The A1C test is also called the glycated haemoglobin, glycosylated haemoglobin, haemoglobin A1C, or HbA1c test.

An A1C test result reflects your average blood sugar level for the past two to three months. The higher your A1C level is, the poorer your blood sugar control and the higher your risk of diabetes complications.

People with diabetes should take this test regularly to see if their levels are staying within range. It can tell if you need to adjust your diabetes medicines and is also useful in diagnosing diabetes.

Do Lifestyle Modifications Score Over Medications in Managing HbA1c?

Studies were conducted to analyse if increasing the quantity and quality of physical activity, will affect the overall glycaemic control independently or in combination with hypoglycaemic drugs. 

The majority of studies (that supplement weight reduction and exercise programs with appropriate drug therapy) were done. The objective of the assessment was to know the effect of how structured exercise training and unstructured physical activity intervenes with glycaemic control.

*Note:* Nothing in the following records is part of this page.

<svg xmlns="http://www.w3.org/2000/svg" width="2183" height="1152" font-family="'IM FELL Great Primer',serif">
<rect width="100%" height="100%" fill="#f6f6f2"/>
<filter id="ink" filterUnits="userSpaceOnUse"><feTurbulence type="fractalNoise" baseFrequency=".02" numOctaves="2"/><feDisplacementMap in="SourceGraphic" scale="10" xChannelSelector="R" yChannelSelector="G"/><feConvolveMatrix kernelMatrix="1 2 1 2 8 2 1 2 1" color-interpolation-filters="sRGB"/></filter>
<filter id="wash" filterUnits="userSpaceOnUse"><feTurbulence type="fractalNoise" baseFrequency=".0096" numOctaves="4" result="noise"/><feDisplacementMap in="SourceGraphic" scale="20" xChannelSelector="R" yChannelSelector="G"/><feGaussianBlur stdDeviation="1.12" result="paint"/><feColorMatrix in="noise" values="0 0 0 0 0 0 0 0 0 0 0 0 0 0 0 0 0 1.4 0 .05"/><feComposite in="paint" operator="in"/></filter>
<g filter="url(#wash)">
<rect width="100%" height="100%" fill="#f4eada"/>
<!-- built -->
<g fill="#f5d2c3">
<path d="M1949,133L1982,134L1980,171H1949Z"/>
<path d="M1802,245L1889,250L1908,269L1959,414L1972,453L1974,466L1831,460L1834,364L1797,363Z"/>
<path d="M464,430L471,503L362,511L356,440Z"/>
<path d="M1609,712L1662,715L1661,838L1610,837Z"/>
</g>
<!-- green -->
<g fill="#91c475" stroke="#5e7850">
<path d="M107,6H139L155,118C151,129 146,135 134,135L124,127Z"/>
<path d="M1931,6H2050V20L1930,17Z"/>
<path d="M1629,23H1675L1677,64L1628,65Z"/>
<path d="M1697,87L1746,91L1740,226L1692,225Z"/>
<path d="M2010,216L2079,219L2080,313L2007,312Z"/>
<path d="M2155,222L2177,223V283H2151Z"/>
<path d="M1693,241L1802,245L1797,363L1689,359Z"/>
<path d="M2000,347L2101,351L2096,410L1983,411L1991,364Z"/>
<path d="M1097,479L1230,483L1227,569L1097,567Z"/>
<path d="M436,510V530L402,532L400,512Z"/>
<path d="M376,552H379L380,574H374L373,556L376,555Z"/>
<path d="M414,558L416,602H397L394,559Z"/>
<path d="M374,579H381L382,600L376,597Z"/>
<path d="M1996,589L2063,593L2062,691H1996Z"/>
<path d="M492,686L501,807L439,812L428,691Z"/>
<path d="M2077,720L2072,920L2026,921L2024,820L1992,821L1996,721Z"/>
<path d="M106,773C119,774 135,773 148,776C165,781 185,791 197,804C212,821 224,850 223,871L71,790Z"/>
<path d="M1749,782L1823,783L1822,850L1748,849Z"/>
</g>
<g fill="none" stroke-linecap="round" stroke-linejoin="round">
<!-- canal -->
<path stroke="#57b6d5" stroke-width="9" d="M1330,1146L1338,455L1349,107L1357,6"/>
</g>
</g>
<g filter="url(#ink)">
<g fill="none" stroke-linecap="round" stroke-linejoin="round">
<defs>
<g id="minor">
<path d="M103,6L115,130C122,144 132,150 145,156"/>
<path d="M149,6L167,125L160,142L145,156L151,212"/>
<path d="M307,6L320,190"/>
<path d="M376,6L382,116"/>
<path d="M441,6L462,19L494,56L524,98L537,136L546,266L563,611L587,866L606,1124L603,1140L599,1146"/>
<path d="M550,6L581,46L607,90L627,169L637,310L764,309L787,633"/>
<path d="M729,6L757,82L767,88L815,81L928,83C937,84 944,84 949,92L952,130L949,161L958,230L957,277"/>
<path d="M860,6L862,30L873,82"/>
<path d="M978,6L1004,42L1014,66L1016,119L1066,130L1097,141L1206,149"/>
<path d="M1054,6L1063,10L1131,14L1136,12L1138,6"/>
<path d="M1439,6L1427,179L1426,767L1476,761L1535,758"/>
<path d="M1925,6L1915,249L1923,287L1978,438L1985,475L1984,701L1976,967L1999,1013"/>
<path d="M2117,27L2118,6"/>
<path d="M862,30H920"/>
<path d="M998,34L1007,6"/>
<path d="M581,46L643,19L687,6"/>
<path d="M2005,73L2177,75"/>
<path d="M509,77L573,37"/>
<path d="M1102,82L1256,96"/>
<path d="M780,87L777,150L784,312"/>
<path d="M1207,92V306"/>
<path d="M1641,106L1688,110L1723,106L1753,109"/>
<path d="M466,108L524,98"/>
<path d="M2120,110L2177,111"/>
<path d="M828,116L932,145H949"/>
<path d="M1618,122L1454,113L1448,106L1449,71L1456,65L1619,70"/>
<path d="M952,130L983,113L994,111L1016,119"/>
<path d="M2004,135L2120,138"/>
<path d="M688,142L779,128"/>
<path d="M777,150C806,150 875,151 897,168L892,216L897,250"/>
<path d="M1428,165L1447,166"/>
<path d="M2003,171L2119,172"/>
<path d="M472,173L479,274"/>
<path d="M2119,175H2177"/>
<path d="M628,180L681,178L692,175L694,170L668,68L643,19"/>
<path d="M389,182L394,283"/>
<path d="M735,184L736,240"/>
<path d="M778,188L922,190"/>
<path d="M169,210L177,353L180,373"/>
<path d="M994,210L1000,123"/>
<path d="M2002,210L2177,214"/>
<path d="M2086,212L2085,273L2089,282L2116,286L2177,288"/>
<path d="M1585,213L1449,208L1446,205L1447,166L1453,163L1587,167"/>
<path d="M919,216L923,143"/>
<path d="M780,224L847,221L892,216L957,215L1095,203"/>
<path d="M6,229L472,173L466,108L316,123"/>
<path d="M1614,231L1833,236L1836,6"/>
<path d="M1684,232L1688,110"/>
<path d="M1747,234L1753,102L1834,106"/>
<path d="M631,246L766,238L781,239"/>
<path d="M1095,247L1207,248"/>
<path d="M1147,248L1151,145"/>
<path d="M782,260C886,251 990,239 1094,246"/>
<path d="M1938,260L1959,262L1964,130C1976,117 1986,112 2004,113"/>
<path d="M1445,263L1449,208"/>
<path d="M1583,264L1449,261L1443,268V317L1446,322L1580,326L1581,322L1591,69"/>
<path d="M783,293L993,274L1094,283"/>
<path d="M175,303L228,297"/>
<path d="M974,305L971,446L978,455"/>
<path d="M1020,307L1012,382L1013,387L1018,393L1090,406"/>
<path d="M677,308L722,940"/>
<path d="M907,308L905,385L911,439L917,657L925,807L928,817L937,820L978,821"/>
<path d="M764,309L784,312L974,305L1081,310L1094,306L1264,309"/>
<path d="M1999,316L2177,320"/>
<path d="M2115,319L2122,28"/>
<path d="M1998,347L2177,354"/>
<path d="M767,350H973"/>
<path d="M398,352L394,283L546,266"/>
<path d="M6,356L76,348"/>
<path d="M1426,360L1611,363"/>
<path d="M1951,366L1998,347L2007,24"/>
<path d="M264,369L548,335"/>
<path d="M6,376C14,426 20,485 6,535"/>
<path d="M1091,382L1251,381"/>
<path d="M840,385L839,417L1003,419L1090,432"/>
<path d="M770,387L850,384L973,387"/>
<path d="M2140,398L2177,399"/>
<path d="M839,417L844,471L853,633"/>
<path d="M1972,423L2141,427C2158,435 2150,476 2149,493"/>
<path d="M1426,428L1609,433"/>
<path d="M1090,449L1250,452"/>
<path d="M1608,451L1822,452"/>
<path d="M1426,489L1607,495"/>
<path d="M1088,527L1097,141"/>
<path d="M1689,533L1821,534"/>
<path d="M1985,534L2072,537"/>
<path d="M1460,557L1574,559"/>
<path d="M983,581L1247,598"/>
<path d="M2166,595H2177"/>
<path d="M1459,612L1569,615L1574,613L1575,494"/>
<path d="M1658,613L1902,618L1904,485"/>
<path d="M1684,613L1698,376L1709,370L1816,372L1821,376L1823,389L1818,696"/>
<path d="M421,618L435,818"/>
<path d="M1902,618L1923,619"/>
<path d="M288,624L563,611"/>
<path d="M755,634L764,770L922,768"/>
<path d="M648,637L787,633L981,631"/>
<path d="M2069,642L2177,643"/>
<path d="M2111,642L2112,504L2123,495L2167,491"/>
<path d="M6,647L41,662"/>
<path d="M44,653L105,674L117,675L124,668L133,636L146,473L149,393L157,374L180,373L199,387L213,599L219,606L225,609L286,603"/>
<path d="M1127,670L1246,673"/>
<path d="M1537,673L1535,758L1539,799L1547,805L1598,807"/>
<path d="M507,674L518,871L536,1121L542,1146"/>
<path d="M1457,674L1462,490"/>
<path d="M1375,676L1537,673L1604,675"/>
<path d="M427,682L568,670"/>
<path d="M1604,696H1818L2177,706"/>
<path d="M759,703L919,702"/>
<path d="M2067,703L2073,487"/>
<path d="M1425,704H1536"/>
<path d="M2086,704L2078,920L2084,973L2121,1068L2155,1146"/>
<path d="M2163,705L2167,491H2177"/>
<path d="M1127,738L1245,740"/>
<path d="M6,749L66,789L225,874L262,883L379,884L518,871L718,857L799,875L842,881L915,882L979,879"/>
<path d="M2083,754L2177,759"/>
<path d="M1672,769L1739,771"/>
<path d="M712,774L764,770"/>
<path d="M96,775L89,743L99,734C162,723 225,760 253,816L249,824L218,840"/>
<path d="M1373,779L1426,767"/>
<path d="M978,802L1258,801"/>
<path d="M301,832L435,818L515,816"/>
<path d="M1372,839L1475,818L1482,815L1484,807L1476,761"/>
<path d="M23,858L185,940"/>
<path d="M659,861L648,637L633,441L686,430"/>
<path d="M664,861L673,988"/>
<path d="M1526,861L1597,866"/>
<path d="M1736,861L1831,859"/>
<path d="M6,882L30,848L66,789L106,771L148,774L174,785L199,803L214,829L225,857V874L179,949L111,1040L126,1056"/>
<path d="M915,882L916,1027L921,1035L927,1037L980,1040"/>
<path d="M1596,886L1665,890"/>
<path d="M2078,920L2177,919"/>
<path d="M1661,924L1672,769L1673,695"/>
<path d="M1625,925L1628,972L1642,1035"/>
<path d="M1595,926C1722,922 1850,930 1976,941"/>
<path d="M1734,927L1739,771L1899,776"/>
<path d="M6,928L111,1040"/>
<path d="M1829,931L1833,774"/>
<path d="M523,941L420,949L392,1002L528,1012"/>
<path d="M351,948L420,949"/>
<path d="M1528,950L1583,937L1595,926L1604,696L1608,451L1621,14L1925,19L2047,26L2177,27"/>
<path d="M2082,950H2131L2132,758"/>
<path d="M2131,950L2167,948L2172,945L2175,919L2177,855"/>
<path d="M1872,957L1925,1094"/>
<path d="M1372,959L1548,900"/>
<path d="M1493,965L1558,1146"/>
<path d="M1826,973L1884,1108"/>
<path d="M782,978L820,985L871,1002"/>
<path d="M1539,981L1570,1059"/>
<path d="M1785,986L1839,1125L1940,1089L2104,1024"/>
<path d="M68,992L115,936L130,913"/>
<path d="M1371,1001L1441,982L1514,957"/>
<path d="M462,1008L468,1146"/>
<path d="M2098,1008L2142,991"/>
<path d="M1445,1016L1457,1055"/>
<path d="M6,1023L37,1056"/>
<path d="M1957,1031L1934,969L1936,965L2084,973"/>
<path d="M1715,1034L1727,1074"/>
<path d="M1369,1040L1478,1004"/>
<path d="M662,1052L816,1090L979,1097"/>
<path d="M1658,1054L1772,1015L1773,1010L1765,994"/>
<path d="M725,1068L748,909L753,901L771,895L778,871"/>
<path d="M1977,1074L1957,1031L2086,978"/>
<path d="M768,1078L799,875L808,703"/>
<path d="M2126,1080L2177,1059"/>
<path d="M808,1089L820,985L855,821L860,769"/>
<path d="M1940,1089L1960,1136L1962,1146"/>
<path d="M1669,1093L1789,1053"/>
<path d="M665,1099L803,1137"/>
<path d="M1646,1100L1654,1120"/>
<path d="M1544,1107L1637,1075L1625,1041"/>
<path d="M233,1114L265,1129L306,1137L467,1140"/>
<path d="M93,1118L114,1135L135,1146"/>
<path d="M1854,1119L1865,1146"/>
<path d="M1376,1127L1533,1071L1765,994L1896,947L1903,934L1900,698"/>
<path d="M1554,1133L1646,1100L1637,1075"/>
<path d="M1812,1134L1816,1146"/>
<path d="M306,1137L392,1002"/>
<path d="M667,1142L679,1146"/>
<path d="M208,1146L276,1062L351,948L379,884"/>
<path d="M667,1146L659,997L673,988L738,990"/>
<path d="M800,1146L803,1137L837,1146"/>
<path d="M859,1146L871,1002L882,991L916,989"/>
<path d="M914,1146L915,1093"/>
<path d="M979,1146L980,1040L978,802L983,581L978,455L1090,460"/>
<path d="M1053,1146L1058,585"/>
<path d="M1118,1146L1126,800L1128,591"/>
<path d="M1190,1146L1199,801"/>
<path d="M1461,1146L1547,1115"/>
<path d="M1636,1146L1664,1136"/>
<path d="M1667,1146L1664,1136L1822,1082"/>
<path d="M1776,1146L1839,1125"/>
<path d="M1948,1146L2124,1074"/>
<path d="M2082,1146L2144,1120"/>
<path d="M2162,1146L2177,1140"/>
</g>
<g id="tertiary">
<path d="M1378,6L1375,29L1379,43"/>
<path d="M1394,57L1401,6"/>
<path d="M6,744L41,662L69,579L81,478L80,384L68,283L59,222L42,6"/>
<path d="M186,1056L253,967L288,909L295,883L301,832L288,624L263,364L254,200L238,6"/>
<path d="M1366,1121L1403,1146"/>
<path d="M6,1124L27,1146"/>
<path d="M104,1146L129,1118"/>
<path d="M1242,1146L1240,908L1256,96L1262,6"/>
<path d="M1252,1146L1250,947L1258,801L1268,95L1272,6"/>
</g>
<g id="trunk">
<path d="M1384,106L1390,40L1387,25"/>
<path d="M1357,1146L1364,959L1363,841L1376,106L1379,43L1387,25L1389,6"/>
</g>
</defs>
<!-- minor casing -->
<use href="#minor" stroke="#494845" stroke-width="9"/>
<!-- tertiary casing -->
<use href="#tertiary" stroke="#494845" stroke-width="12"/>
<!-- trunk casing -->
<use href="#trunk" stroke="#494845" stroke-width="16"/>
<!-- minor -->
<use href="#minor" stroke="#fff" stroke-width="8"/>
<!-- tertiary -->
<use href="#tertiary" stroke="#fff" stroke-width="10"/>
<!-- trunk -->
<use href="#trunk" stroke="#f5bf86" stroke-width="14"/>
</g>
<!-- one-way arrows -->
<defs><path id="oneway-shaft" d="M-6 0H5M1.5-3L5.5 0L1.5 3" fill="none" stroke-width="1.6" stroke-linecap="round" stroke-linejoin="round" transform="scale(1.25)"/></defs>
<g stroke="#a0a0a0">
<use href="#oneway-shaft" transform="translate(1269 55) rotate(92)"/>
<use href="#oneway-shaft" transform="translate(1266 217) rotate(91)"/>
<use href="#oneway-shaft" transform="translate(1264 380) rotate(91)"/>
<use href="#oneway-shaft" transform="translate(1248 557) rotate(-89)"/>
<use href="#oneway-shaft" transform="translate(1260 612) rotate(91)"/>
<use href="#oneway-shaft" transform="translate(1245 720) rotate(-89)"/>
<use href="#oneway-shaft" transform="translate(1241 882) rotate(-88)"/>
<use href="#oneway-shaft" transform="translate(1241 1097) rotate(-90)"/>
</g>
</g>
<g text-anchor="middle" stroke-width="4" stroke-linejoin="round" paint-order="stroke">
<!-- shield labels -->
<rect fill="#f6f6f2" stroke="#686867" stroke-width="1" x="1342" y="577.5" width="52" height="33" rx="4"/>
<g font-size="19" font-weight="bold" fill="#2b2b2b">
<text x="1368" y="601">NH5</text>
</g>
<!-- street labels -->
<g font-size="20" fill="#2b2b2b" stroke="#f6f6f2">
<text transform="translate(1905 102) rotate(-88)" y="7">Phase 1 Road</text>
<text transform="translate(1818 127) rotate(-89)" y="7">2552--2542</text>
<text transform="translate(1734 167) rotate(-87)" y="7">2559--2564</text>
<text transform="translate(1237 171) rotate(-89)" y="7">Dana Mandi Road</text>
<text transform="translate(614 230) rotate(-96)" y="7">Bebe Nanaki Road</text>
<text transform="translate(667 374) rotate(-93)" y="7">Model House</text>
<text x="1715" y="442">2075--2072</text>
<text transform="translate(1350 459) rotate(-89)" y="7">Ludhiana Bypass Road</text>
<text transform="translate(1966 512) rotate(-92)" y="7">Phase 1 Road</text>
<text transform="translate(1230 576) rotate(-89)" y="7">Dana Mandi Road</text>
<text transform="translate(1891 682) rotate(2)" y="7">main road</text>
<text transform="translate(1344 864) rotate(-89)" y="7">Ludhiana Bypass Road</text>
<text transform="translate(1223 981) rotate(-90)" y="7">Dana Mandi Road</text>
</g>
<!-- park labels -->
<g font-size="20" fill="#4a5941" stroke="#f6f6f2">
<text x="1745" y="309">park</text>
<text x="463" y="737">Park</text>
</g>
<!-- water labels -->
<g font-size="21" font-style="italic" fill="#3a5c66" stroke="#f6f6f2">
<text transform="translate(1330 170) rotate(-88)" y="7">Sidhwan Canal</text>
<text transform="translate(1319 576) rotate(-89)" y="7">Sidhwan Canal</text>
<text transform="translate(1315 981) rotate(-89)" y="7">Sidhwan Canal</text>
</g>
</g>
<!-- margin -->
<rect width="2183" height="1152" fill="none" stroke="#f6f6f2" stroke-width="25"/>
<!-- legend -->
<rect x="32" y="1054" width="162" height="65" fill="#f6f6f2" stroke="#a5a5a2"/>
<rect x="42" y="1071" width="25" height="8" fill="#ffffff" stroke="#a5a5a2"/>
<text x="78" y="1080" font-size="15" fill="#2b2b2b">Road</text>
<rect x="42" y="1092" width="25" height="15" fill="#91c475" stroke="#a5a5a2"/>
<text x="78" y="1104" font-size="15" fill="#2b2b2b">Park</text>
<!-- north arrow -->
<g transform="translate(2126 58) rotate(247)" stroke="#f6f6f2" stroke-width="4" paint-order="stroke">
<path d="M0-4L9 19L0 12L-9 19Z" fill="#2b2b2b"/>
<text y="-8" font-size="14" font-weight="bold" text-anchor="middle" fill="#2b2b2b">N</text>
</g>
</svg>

The treatment guidelines stressed lifestyle modification, in terms of increasing the quantity and quality of physical activity to achieve target glycemia in patients with type 2 diabetes mellitus.

The randomized exercise intervention study was conducted with previously inactive patients of type 2 diabetes mellitus. 

At the end of the study, it was observed that an increase in physical activity (structured exercise training) is beneficial and brings a significant decline in HbA1c. 

In a subgroup analysis limited to participants with a baseline HbA1c value > 7%, both the unstructured (0. 48%; P = 0.04) and structured exercise training (0.77%; P < 0.01) groups experienced a significant decline in HbA1c.

Changes in blood pressure; total cholesterol, HDL-cholesterol (high-density lipoprotein), LDL-cholesterol (low-density lipoprotein), and the atherogenic index factors did not statistically significantly differ from (baseline to follow-up) and among groups.

Conclusion

The results from the study denoted a consistency with observations in the DPP that diabetes risk reduction was directly related to the amount of weight loss. And it is suggested that this effect is mediated by lowered insulin Secretory demand coupled with improved compensatory insulin secretion.

Although both structured and unstructured training are beneficial, the former helps better in bringing significant reductions in HbA1c levels. Supervised structured training was found to be more effective than unstructured activity in achieving declines in HbA1c. 

Therefore, T2DM (type 2 diabetes mellitus) patients should be stimulated to participate in specifically designed exercise intervention programs to have a significant decline in HbA1c levels.